New equipment wasting away in NAMA store
In Nigeria, air traffic controllers are experiencing difficulties while using most of the obsolete navigational equipment at airports.
The equipment was installed during the 1980s and has either gone completely bad or is experiencing malfunctions at airports including the Murtala Muhammed International Airport (MMIA) in Lagos, and in Abuja, the Nnamdi Azikiwe International Airport, as well as others.
Currently, Nigeria is at risk of experiencing air disasters because of inadequate communication between pilots and air traffic controllers.
An external device, known as a navigational aid or aid to navigation, which is attached to the outside of an aircraft and specifically designed to help navigators determine their positions or a safe flight path, needs to be installed.
According to the Nigerian Airspace Management Agency (NAMA), the situation continues even though the country has new navigational aids on hand. However, lack of funding is the reason why the new equipment has not been installed, even though it was purchased over one year ago.
The NAMA warehouse, headquartered in Lagos, is where the new equipment has been stored. This new equipment also includes new Instrument Landing Systems designated for the four major airports in the country. However, the equipment is currently degrading due to lack of use.

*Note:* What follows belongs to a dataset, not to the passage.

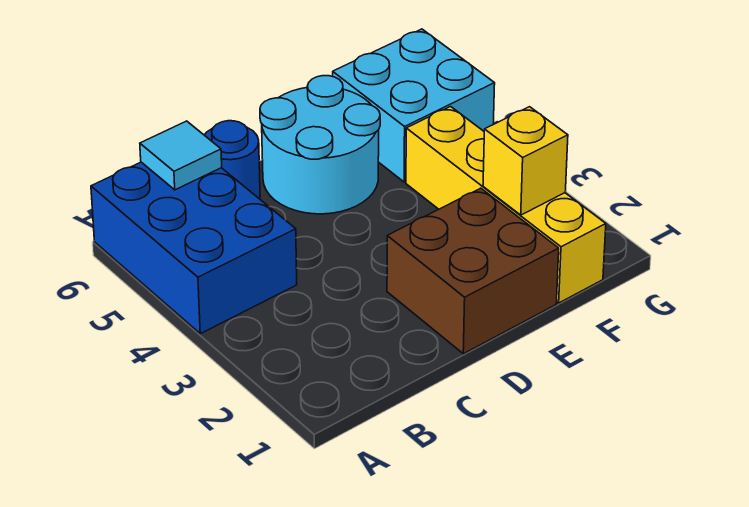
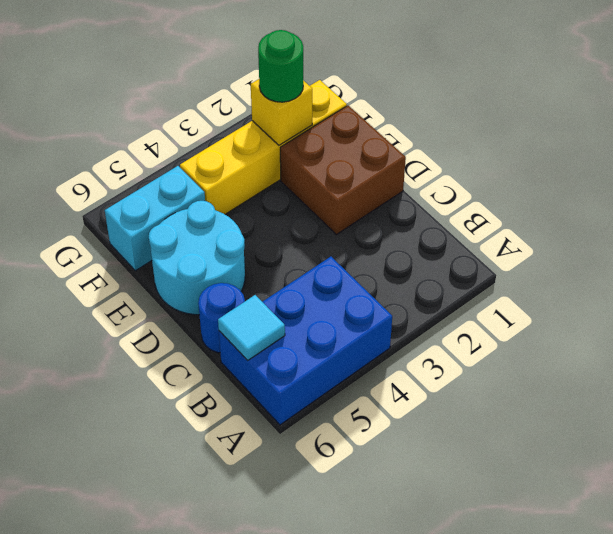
none -> green 1x1 round brick [258,30,303,102]
cyan 2x2 brick [333,29,495,182] -> cyan 1x2 brick [105,166,205,271]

Vice Chairman of the Senate Committee on Aviation Capt. Bala Na’allah recently confirmed that outdated navigational aids are presenting a challenge to pilots who are trying to effectively communicate with control towers while attempting to land.

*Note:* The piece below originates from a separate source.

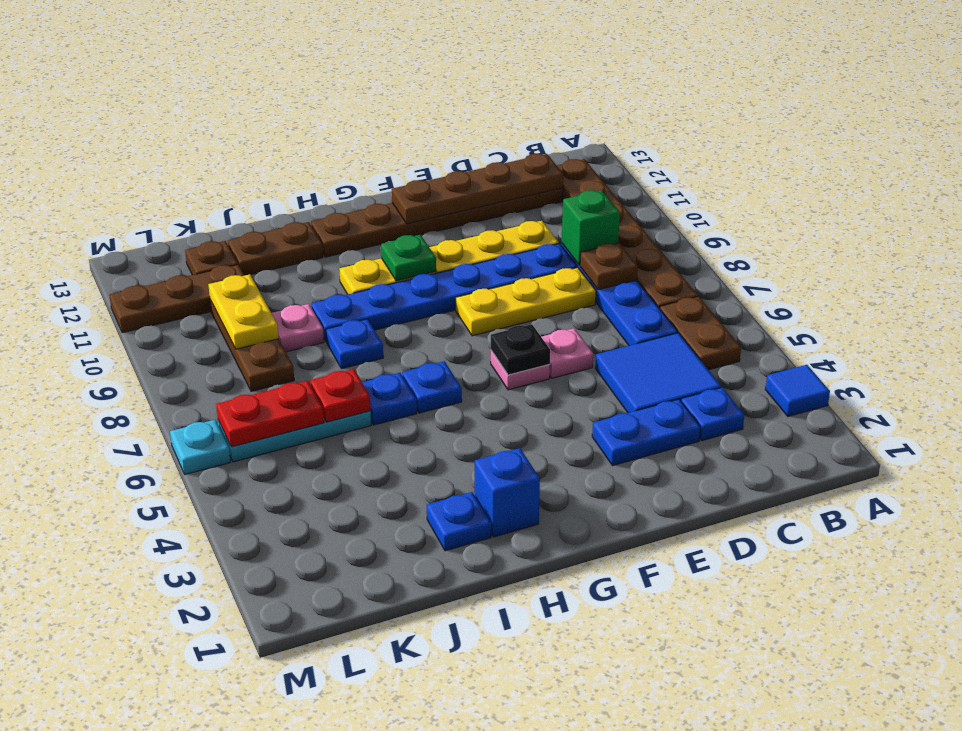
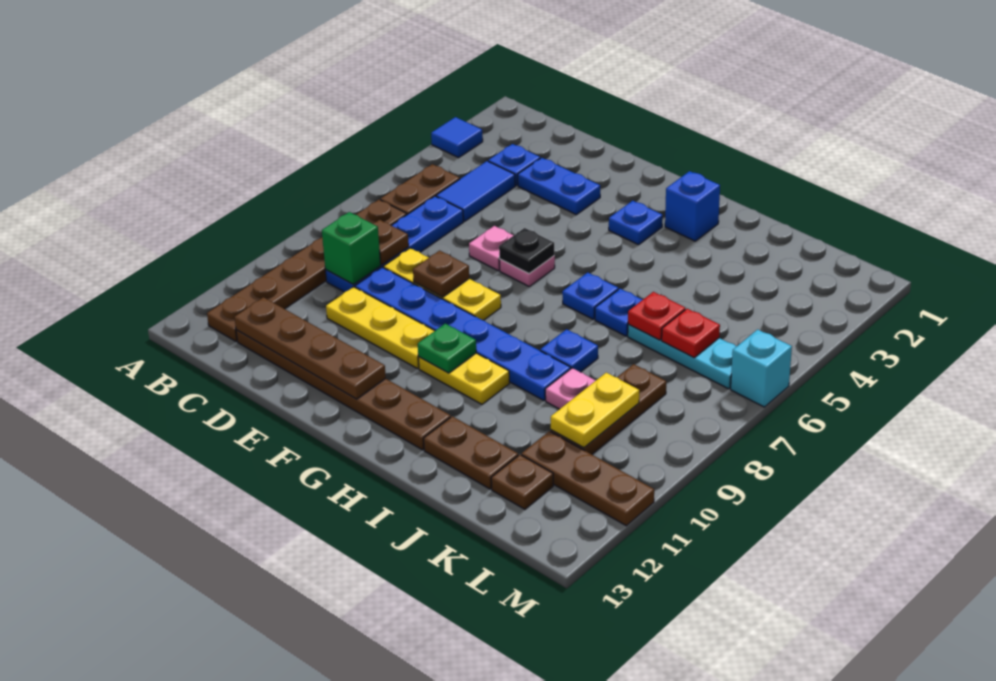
blue 2x2 tile [595,333,721,413] -> blue 1x2 tile [436,161,515,221]
none -> brown 1x1 plate [413,251,469,297]
blue 1x1 plate [427,492,491,551] -> blue 1x1 plate moved to [609,201,663,245]
red 1x2 plate [216,381,324,447] -> red 1x1 plate [662,309,720,358]
cyan 1x1 plate [170,420,230,474] -> cyan 1x1 brick [731,329,792,407]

Na’allah noted that significant amounts of money had been invested in the country’s radio network over the last several years, and said that continued lack of proper communication was unacceptable. He compared Nigeria’s airports to airportd in Lome, Niamey, Accra, and other airports in Africa.

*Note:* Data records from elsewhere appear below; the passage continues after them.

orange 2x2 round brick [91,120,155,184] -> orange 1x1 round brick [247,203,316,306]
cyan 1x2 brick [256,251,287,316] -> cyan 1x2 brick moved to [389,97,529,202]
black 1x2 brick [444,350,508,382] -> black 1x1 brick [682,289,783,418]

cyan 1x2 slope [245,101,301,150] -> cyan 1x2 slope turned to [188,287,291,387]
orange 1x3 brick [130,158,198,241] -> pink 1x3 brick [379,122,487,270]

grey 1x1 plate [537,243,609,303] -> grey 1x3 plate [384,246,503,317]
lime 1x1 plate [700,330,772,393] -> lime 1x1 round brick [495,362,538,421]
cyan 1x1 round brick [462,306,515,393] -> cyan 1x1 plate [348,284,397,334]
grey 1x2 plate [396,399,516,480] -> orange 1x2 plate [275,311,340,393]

Nigerian Air Traffic Controllers Association President Victor Eyaru said the organization has been attempting to increase awareness, however they have yet to garner the attention of the proper officials handling this part of the country’s infrastructure.
Eyaru said that even though Nigeria was currently experiencing a recession, it had to provide for critical infrastructure that would bolster fight safety.
NAMA Acting Managing Director Emma Anasi said that the radio network was designed during the 1980s and it was donated to the country by the European Union to help establish very high frequency coverage on flight routes in operation during the 1980s and 1990s.
Anasi sai, “The Abuja and Port Harcourt routes were not in operation at that time. Since then, we have not been able to establish new routes, except one. With the increasing number of flights and the new routes, the VHF system is not able to give us the kind of coverage we should have.
“Subsequently, during the airport remodeling (by the last administration) the remote station in Jos was decommissioned and still remains so till date. So, when we say we have problems, there are reasons.”
He also said that in 2002, NAMA implemented a means of addressing these issues. While it had plans to expand the network in 2006 to handle more airports, it was not until 2009 that the contract was approved. In addition, funding for the project was not approved until 2015.
Anasi said that NAMA was aware of existing issues with naviaids and it had taken steps to address the problem at the country’s international airports as well as the routes from Minna and Jos.
He said, “If we are able to deploy the equipment, we will withdraw the current ones for use in other airports where we either have issues or don’t have any at all.
“The (65 million years worth of) Total Radar Coverage of Nigeria system (TRACON) is working well. Our Engineers have been maintaining it so effectively in the last two years. But the issue we are having is that it is a technology that is changing with time and we still have to lean on the manufacturers to get the spares.”